The simple art of generosity

One of the many reasons I love to travel is the people. While I am inherently a shy person, I find myself drawn to people naturally and love to connect with them. And one old lady I met in a remote village in Spiti Valley left a lasting impression. I don't even know her real name. This lady was my local host at a homestay in Demul, 4200 mts high up in the mountains. The first time I met her, she looked as if she has been waiting to welcome me all her life. Even as my friend and me stepped into her small house, her face was creased in a huge smile. She sat us in her warm family room and brought us chai, a more sweeter and milkier version of the regular tea. She made conversation in her broken Hindi, as she indulgently watched us over our tea cups. 


I took to calling her Yebe (grandmother in Spiti language) like her grandson, and stuck to that for the duration of my stay. My friend and I helped her with household chores and in the kitchen. Over the next 3 days, she greeted us every morning with the same enthusiasm and smile.
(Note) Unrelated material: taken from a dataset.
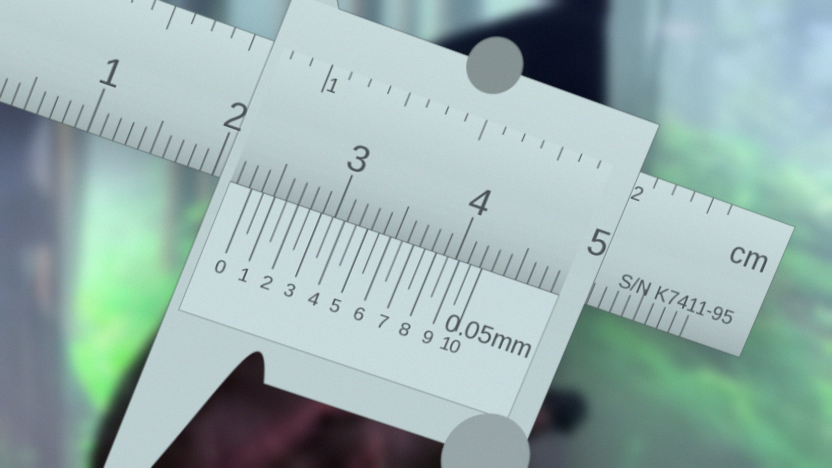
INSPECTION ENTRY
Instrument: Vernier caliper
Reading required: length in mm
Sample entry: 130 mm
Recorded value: 23.2 mm
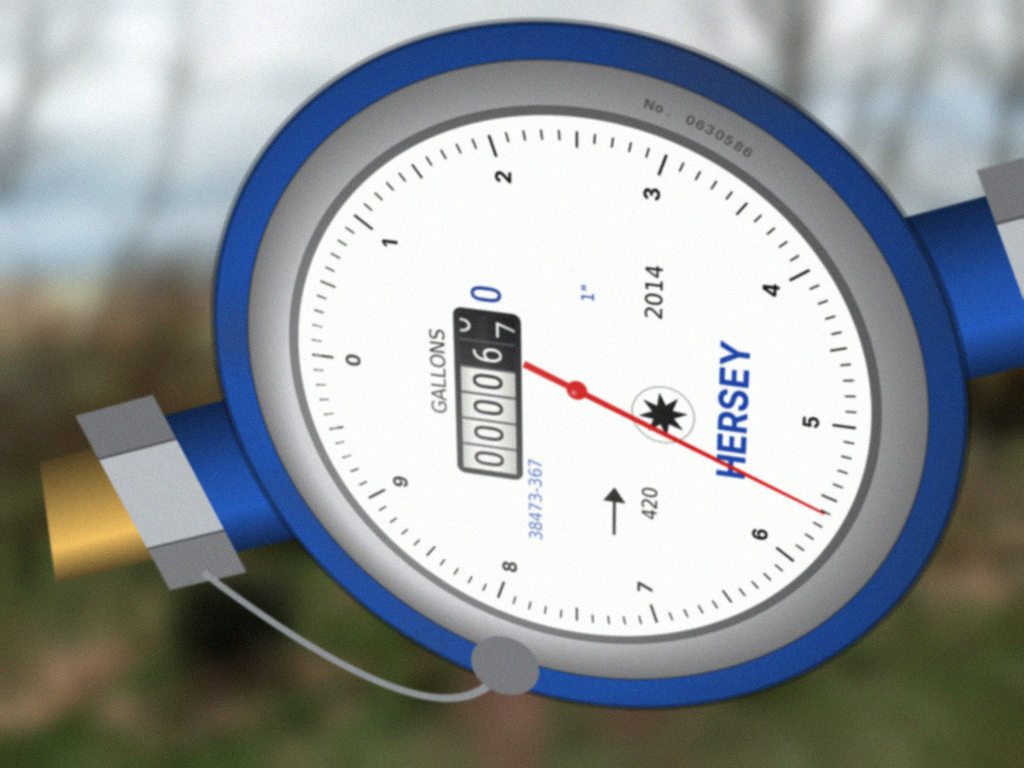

Her son works in the town of Kaza far away, so the responsibility of running the house is on her along with her daughter in law. Between the two of them they work the fields, graze the goats and cows, collect the sheep skins and dry them, run household chores, collect water from the village pond, and still made the time to chat and cook fresh food for us each day. The chulha (iron heater) in the family room, which is always lit with a kettle ready for brewing, is to me symbolic of Yebe’s warmth. Every visitor is greeted with a cup of tea- the workers laying the road, a long distance cabbie dropping off a fare, a neighbour who’s come by to pick up her child, everyone is welcome. If they are hungry, the meal that is prepared for the evening is readily shared. Yebe exudes a childlike enthusiasm in life. She is trusting to a fault, her home is seldom locked and the home stay guests are free to use her space like their own. 

One evening a couple of men walked into the small store that she runs at home to buy instant noodles. Figuring that they were very hungry, she unhesitatingly offered to cook the noodles for them. As I helped her chop the vegetables, I enquired if she charged them extra for the service. She was shocked at the thought! “A hungry person never leaves my home with an empty stomach” was her answer. And soon they were eating hot noodles in the family room along with the ubiquitous hot cuppa.


We all travel for different reasons- to gain perspective, experience freedom and independence, learn tolerance, among a few. A trek into the mountains taught me the simple art of sharing and generosity.